• How to complete this task: What's needed is the listing below, repeated word for word with no pictures.
-------- Source records --------
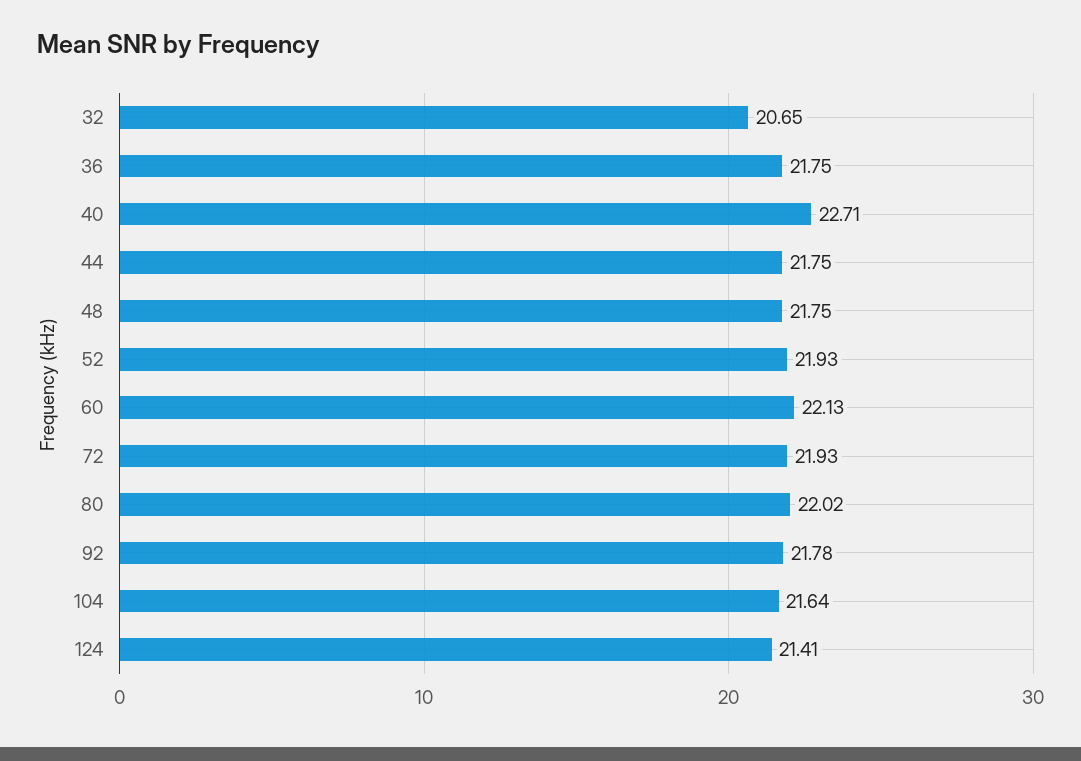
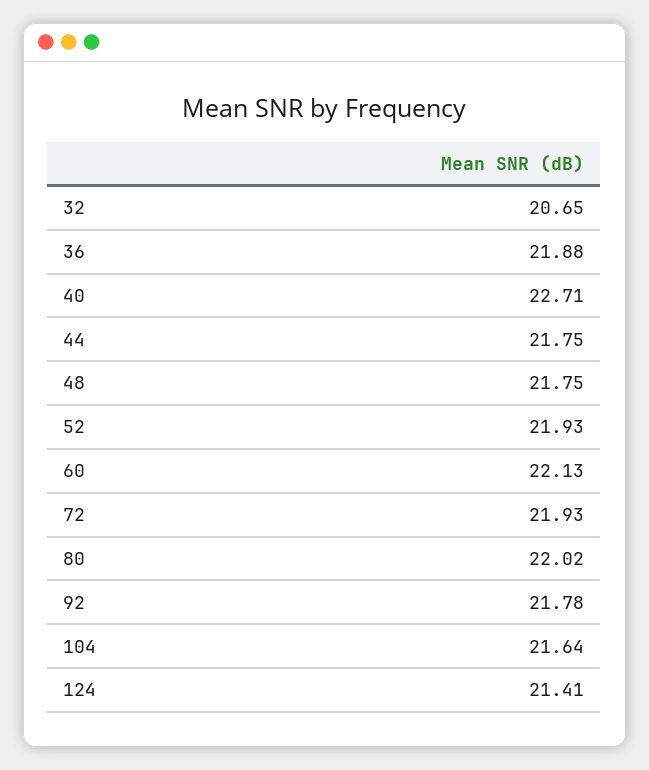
  {
    "32": 20.65,
-   "36": 21.75,
+   "36": 21.88,
    "40": 22.71,
    "44": 21.75,
    "48": 21.75,
    "52": 21.93,
    "60": 22.13,
    "72": 21.93,
    "80": 22.02,
    "92": 21.78,
    "104": 21.64,
    "124": 21.41
  }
--------
• Response to the exercise:
  {
    "32": 20.65,
-   "36": 21.75,
+   "36": 21.88,
    "40": 22.71,
    "44": 21.75,
    "48": 21.75,
    "52": 21.93,
    "60": 22.13,
    "72": 21.93,
    "80": 22.02,
    "92": 21.78,
    "104": 21.64,
    "124": 21.41
  }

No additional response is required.